10 Atlanta Bars You Can’t Go Into After 30
How do you know you’re too old for a bar? Maybe it’s when everyone else says, “who’s this?” when The Who comes on the jukebox. Or when you realize the place is full of college kids. Or maybe if you have to ask the question... Make it easy on yourself by checking out our list of Atlanta bars you can’t go to after 30, and remember, the kids are alright... without you.
The fat lady has indeed sung on your time inside Midtown’s tourist-iest 20-somethings ballroom, and it’s a tune whose lyrics are “you don’t belong.” Reasons include “college” Wednesdays, nights where they actually say “21+”, a dress code your grown ass actually has zero problem passing, and the occasional Saturday teen night. But still, you always see a few too-old-for-any-opera-that-doesn’t-include-Nessun Dorma folks who nobody warned. At least now you can’t say you’ll be one of them.
Even the hot bartenders can’t stop making duck faces long enough to tell you your Greyhound bus to a Florida retirement home is about to leave you if you don’t haul ass out the door. Pretty much a sloshy wasteland of UGA preps, you should feel the shame of maturity with every Fireball shot you buy for random halter-topped coeds.
There was a time when you were young and worldly. You went to a basement in a hidden place (basically not that far from the sewer line in Midtown) and mingled with folks from different cultures, all who, like you, could simultaneously love Jameson Jell-O shots and Nelly. Nowadays, the same songs you and those “friends” loved are heard in constant rotation on one of ATL’s new “old-school hip-hop” radio stations. Nah, your Sutra days have passed. Don’t even slow down your Nissan LEAF long enough to let them see the tears fall as you cruise down Crescent, past the entrance.

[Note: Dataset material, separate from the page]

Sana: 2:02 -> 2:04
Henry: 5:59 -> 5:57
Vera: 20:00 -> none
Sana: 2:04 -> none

This might hurt. No doubt; MJQ is great. The long-standing and much-loved club has been around since 1994, hosting legendary performances and parties: it’s one of the most authentic places in town. It’s also a place where you’ve gotta sometimes push past fake-musty hipsters (the kids who can afford deodorant but choose not to use it because they’re so with it, man) just to get a drink because the place is always crazy-packed. You’re too old for that.
Old Fourth Ward
30-year-olds were too old for this new spot as soon as it opened in 2013. By now you should have realized that 1) everybody seems to be wearing a long designer tank top and leggings except you, and 2) the moment you step out of this place onto Edgewood, you should call your own mother and apologize for not growing up.

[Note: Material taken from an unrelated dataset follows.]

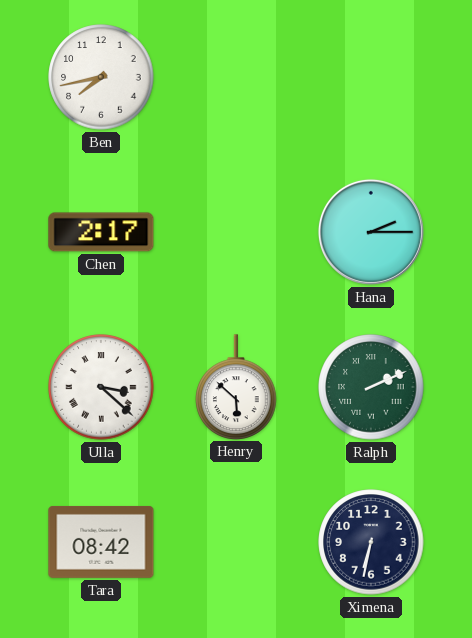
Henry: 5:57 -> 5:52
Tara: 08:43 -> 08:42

It’s just not worth the depression, dude. Those girls are looking for Taylor Kitsch, or the guy who’s playing Apollo Creed’s son in that new Rocky movie. You know, beautiful people... and not beautiful in the way your grandmother always says you are, because like her, you’re old. Also, the mere fact that you’re able to pay for so many high-priced cocktails is a sign that you’re past your prime. Also, did you just order a glass of red wine??
Just stop it. Sure you can get pizza here, but really... you’re here for the close proximity to GA Tech and the cheap shots. Hopefully someone takes one at you... to knock some adult sense into you, obviously. At some point you have to leave campus dude, and just because Rocky Mountain is just outside the gates doesn’t mean it’s really separate. Shame on you.
What the hell would you be doing here anyway? Going to a Meek Mill album release party? Dancing really hard to an EDM set by a deejay you've never heard of? Don’t play yourself. There’s a pool hall somewhere that has a jukebox with that Blink-182 song you love, or you might still be able to catch karaoke night at Corner Tavern -- it added more TLC songs to the book.
Everyone is still claiming to be in a fraternity or sorority except you (hopefully). Everyone’s face says “I have access to a lot of money I didn’t have to earn.” Everyone is too young to dress as old and golfy as they do. This one might actually be the easiest to walk away from. You really have matured!
Back in the ‘90s when it was known as Montre’s, this building was your only strip club option if you were a freshman at Morris Brown, Clark-Atlanta, or Morehouse (maybe Spelman too, on the low). If you’re still going here and you’re over 20, it’s because you’re either the world’s dumbest freshman or you’re goofy enough to think you might actually catch a girl from the AUC stripping close to campus, where everybody could find out. No, my friend; those young ladies are probably somewhere far away like Oasis making suburb-quality tips, and you can probably still hear the echo of Laurence Fishburne screaming at you to “WAAAAAKE UUUUP!” from when they taped School Daze over here in the late ‘80s.